■ What you will do
Beneath this sentence is a set of records; write each of them out exactly.

START Data extract

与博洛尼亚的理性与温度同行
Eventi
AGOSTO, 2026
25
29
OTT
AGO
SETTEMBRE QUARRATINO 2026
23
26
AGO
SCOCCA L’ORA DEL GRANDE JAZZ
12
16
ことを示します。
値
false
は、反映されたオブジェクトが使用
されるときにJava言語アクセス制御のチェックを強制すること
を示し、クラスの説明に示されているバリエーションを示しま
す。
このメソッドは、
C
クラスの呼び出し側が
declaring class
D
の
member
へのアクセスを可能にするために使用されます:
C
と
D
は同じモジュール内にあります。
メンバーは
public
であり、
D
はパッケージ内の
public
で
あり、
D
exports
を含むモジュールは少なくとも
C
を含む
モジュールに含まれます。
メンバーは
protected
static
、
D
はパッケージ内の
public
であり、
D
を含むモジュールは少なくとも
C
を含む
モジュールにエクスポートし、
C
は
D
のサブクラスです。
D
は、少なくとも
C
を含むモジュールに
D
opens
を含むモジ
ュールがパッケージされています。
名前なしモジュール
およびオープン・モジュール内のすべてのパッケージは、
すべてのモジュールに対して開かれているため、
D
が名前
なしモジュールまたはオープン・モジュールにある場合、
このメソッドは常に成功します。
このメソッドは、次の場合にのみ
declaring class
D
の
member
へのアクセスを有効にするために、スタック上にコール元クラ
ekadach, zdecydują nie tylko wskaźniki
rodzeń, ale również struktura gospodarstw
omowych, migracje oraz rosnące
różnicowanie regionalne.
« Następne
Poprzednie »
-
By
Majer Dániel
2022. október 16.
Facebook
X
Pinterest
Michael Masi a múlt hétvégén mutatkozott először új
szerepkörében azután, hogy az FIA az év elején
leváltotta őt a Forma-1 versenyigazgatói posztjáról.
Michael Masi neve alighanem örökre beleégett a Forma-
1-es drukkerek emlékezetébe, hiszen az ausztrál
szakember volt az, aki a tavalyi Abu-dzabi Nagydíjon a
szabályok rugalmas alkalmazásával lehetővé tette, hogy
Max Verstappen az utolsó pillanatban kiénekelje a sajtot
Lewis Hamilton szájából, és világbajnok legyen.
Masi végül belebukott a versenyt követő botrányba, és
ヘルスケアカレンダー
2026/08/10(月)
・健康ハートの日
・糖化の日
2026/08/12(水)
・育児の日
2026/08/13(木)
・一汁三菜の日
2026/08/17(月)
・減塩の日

END Data extract

■ Completed task
与博洛尼亚的理性与温度同行
Eventi
AGOSTO, 2026
25
29
OTT
AGO
SETTEMBRE QUARRATINO 2026
23
26
AGO
SCOCCA L’ORA DEL GRANDE JAZZ
12
16
ことを示します。
値
false
は、反映されたオブジェクトが使用
されるときにJava言語アクセス制御のチェックを強制すること
を示し、クラスの説明に示されているバリエーションを示しま
す。
このメソッドは、
C
クラスの呼び出し側が
declaring class
D
の
member
へのアクセスを可能にするために使用されます:
C
と
D
は同じモジュール内にあります。
メンバーは
public
であり、
D
はパッケージ内の
public
で
あり、
D
exports
を含むモジュールは少なくとも
C
を含む
モジュールに含まれます。
メンバーは
protected
static
、
D
はパッケージ内の
public
であり、
D
を含むモジュールは少なくとも
C
を含む
モジュールにエクスポートし、
C
は
D
のサブクラスです。
D
は、少なくとも
C
を含むモジュールに
D
opens
を含むモジ
ュールがパッケージされています。
名前なしモジュール
およびオープン・モジュール内のすべてのパッケージは、
すべてのモジュールに対して開かれているため、
D
が名前
なしモジュールまたはオープン・モジュールにある場合、
このメソッドは常に成功します。
このメソッドは、次の場合にのみ
declaring class
D
の
member
へのアクセスを有効にするために、スタック上にコール元クラ
ekadach, zdecydują nie tylko wskaźniki
rodzeń, ale również struktura gospodarstw
omowych, migracje oraz rosnące
różnicowanie regionalne.
« Następne
Poprzednie »
-
By
Majer Dániel
2022. október 16.
Facebook
X
Pinterest
Michael Masi a múlt hétvégén mutatkozott először új
szerepkörében azután, hogy az FIA az év elején
leváltotta őt a Forma-1 versenyigazgatói posztjáról.
Michael Masi neve alighanem örökre beleégett a Forma-
1-es drukkerek emlékezetébe, hiszen az ausztrál
szakember volt az, aki a tavalyi Abu-dzabi Nagydíjon a
szabályok rugalmas alkalmazásával lehetővé tette, hogy
Max Verstappen az utolsó pillanatban kiénekelje a sajtot
Lewis Hamilton szájából, és világbajnok legyen.
Masi végül belebukott a versenyt követő botrányba, és
ヘルスケアカレンダー
2026/08/10(月)
・健康ハートの日
・糖化の日
2026/08/12(水)
・育児の日
2026/08/13(木)
・一汁三菜の日
2026/08/17(月)
・減塩の日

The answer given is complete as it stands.